Credit: © 2009 ACS

There is a broad range of compounds that consist of fullerene cages enclosing various metal atoms — known as endohedral metallofullerenes. They range from C60 cages with one or two small atoms inside, to large C80 to C84 cages containing several metal atoms, such as Sc4O2@C84. A cage with the formula Sc4@C82 has recently been predicted1 to in fact be a C80 cage, with the extra two carbon atoms to be found inside.

Now, Tai-Shan Wang and colleagues from Beijing and Xiamen have confirmed2 their predictions by synthesising Sc4C2@C80. They further discovered that the structure is 'doubly caged', with a C2 dimer inside a Sc4 tetrahedron that is itself within the C80 icosahedron. This 'Russian doll' compound was made by the Krächmer–Huffman method, Soxhlet-extracted in toluene and then purified by HPLC.

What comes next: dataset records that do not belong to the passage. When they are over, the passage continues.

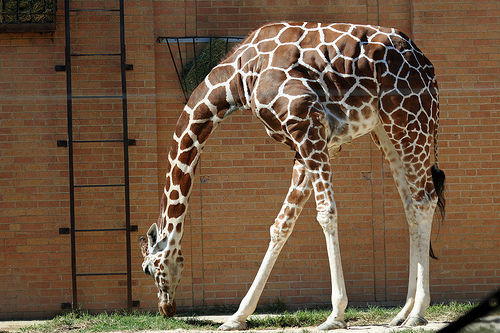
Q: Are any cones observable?
A: No, there are no cones.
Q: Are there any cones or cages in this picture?
A: No, there are no cones or cages.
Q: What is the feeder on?
A: The feeder is on the wall.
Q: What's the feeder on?
A: The feeder is on the wall.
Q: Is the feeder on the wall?
A: Yes, the feeder is on the wall.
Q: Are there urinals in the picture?
A: No, there are no urinals.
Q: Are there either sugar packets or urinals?
A: No, there are no urinals or sugar packets.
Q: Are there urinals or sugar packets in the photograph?
A: No, there are no urinals or sugar packets.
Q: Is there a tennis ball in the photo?
A: No, there are no tennis balls.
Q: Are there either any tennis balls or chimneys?
A: No, there are no tennis balls or chimneys.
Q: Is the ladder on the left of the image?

Carbon-13 nuclear magnetic resonance spectroscopy confirmed that the fullerene was C80, with only two carbon environments; no C82 cage could provide such a spectrum. The metal carbide endofullerene is very stable, with cyclic voltammetry experiments and density functional theory (DFT) calculations suggesting a bandgap of around 1.6 eV. Three bands in the infrared spectrum confirmed the presence of three types of scandium–carbon bonds, confirming the 'Russian doll' structure predicted by DFT.